Le général Dominique Delawarde, chevalier de la Légion d’Honneur et ancien officier de l’armée française, s’est exprimé sur l’évolution de la politique intérieure et extérieure de la France, ainsi que sur l’influence croissante des États-Unis à travers leurs actions internationales.
Il a particulièrement souligné le rôle des ONG financées par le département d’État américain, qui servent souvent d’agents infiltrés pour promouvoir les intérêts occidentaux et les diffuser globalement.
Un des exemples les plus frappants qu’il cite est celui de l’Arménie, un pays où les États-Unis et les organisations non gouvernementales (ONG) ont exercé une influence notable dès les premières phases de son indépendance.
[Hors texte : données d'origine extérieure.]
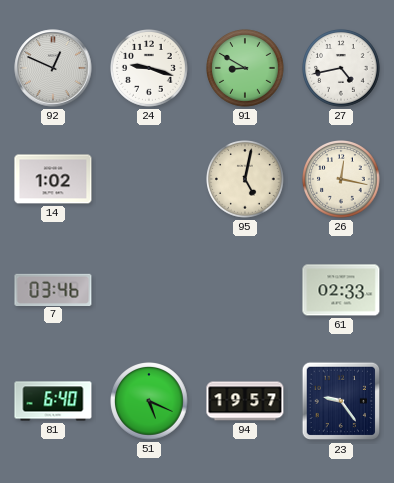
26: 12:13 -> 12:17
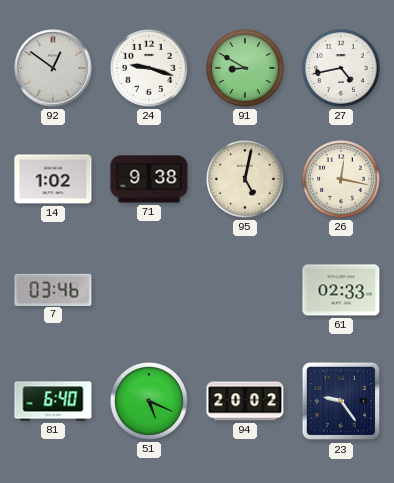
92: 12:49 -> 12:51
71: none -> 9:38
94: 19:57 -> 20:02
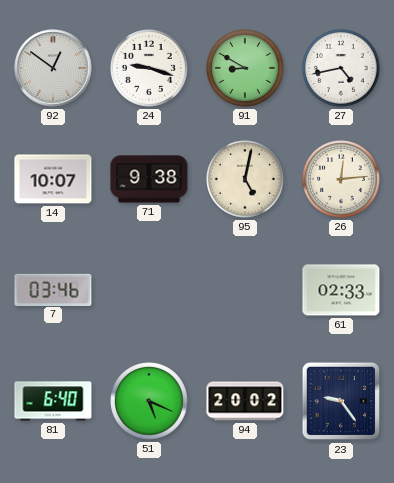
14: 1:02 -> 10:07
26: 12:17 -> 12:14
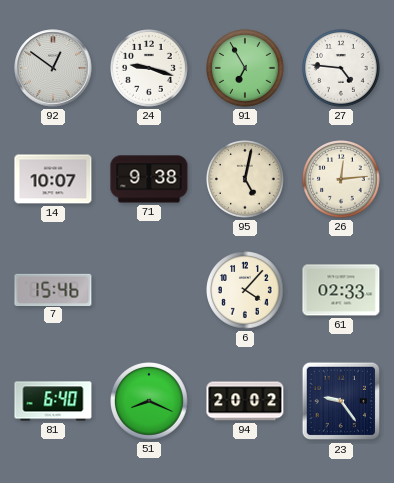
91: 8:50 -> 6:55
27: 4:43 -> 4:46
7: 03:46 -> 15:46
6: none -> 4:07
51: 5:19 -> 8:19
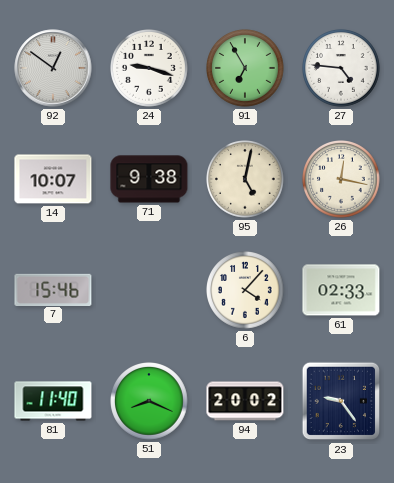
26: 12:14 -> 12:17
81: 6:40 -> 11:40
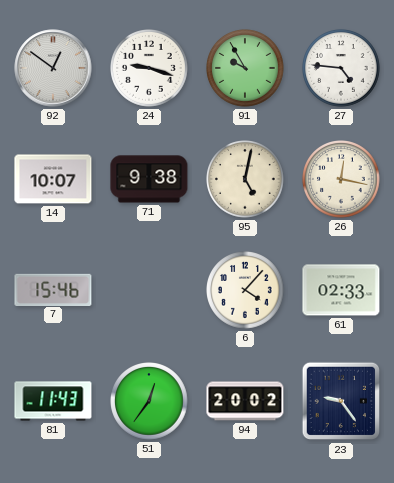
91: 6:55 -> 9:55
81: 11:40 -> 11:43
51: 8:19 -> 12:36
Delawarde commence par souligner l’importance géostratégique de l’Arménie : « les USA et les organisations non gouvernementales se sont intéressés très tôt à l’Arménie parce que c’est un pays qui bordait à la fois l’Iran et bien sûr qui était à proximité immédiate de la Russie ». L’Arménie, historiquement liée à la Russie, a été progressivement orientée vers l’Occident grâce à une intervention subtile, mais efficace, des puissances occidentales. Le général précise : « les Occidentaux ont réussi à faire gagner les élections, pas par une révolution colorée, mais presque je dirais, et ont réussi à faire gagner les élections à un pro-occidental qui s’appelle Paschignan et qui a, on va le dire, vendu son pays à l’Occident ».
L’élection de Nikol Pashinyan a marqué un tournant dans la politique étrangère arménienne, rompant les relations traditionnelles avec la Russie et orientant le pays vers un partenariat plus étroit avec les États-Unis et l’Europe. Cependant, cette décision a eu des conséquences désastreuses pour l’Arménie, notamment dans le conflit avec l’Azerbaïdjan. Delawarde explique : « en faisant ça, Paschignan a indiqué carrément aux Russes la direction que prenait la politique étrangère de l’Arménie et les Russes en ont tiré la conclusion lorsque l’Azerbaïdjan a attaqué l’Arménie ». Au début, la Russie est intervenue pour protéger l’Arménie, mais « compte tenu de la position de Paschignan, a laissé tomber », laissant l’Arménie seule face à un Azerbaïdjan mieux préparé et soutenu par des alliés puissants.
Le rôle d’Israël dans ce conflit est également mentionné par Delawarde, soulignant l’importance des alliances géopolitiques dans cette région complexe : « parmi les alliés de l’Azerbaïdjan, il y en a un qui était très important et qui influe sur la politique étrangère américaine, c’est l’État d’Israël ». Selon lui, Israël a apporté un soutien militaire et stratégique à l’Azerbaïdjan : « Israël a soutenu par des armes, par des conseillers, la guerre de l’Azerbaïdjan contre l’Arménie. Et la victoire de l’Azerbaïdjan est aussi un peu la victoire d’Israël ».
Pachinyan a vendu l'Arménie "pour la démolir" aux Américains - https://t.co/2cgFtRWRwJ via @Dailymotion
— Ma France (@pep_france) September 18, 2024
Cette série de choix politiques a mené à la défaite de l’Arménie dans la guerre du Haut-Karabakh et à la reconquête de ce territoire par l’Azerbaïdjan. Delawarde résume cette situation avec un certain cynisme : « les Arméniens qui ont élu Paschignan ont ce qu’ils méritent ».